I'm trying to prove that there are infinitely many primes for $6n + 5$. I see the same proof for $4n + 3$, and can't understand why we say that all of the primes are either in the form $4n + 1$ or $4n + 3$. If I apply it to $6n + 5$ they will be either in the form $6n + 1$ or $6n + 5$, but why not in the $6n + 3$?
I'm sorry if it's confusing, I will be very grateful if someone could explain it to me.
Because in modular arithmetic, the integers are closed under multiplication just as they are in regular arithmetic, and $(-1)^2 = 1$.
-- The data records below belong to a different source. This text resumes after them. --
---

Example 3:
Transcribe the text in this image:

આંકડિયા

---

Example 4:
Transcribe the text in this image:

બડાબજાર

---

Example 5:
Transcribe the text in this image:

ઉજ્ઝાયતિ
Since $4n + 3 = 4(n + 1) - 1$, it follows that $3 \equiv -1 \pmod 4$ and then $$(4a + 3)(4b + 3) = (4m - 1)(4n - 1) = 16mn - 4m - 4n - 1 = 4k - 1,$$ with $a = m - 1$ and $b = n - 1$. Or, if you prefer, $$(4m + 3)(4n + 3) = 16mn + 12m + 12n + 3 = 4k + 3.$$
Pretend for a minute that you don't know the factorization of 39. That number could actually be a prime of the form $4n + 3$. But it could just as easily be the product of a prime $p \equiv -1 \pmod 4$ and a prime $q \equiv 1 \pmod 4$; then $pq \equiv -1 \pmod 4$. Or it could even be the product of three primes of the form $4n - 1$, since $(-1)^3 = -1$.
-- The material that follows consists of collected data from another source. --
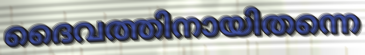
ദൈവത്തിനായിതന്നെ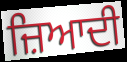
ਜ਼ਿਆਦੀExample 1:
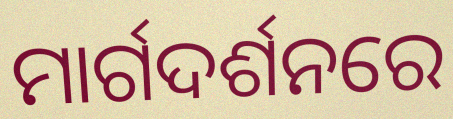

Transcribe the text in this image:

ମାର୍ଗଦର୍ଶନରେ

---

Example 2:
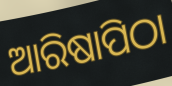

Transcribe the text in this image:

ଆରିଷାପିଠା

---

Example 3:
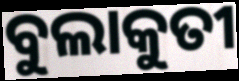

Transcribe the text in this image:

ବୁଲାକୁତୀ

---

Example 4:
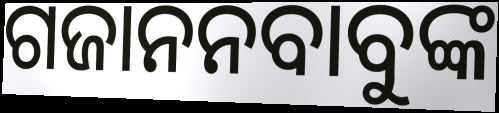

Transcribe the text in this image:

ଗଜାନନବାବୁଙ୍କ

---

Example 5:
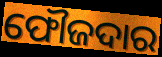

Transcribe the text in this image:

ଫୌଜଦାର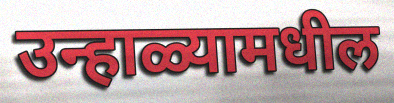
उन्हाळ्यामधीलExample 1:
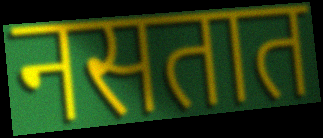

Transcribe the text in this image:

नसतात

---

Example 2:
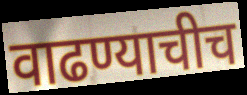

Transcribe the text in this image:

वाढण्याचीच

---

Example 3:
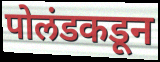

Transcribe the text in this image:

पोलंडकडून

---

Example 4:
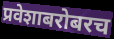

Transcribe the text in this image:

प्रवेशाबरोबरच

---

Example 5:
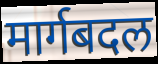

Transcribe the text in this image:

मार्गबदलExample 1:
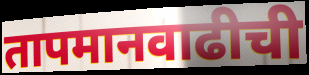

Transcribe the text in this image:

तापमानवाढीची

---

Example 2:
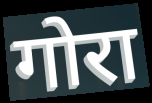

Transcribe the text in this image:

गोरा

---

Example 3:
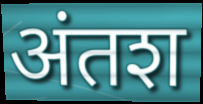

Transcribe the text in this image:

अंतश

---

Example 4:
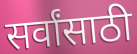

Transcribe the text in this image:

सर्वांसाठी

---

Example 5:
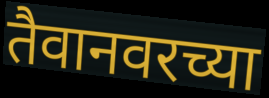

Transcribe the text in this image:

तैवानवरच्याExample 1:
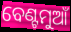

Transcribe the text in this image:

ବେଣ୍ଟମୁଆଁ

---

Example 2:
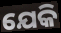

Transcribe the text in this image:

ଯେକି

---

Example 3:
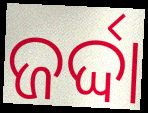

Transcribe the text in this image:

ଜର୍ଦ୍ଦା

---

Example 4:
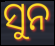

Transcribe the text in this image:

ସୁନ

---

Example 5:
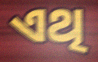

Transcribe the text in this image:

ଏଥିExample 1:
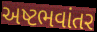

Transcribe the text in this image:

Likewise with $6n - 1$ and $6n + 1$. Pretend that you don't know the factorization of 35. This can't be a multiple of any prime of the form $6n + 3$ because $3x \equiv -1 \pmod 6$ has no solutions in integers: $3x$ must either be 0 or 3.
Of course these are toy examples. By the frivolous theorem of arithmetic, almost all integers are very large. We might not know the factorization of a googolplex plus 7, but we can easily figure out what it is modulo 4 or 6 and draw a few conclusions from that.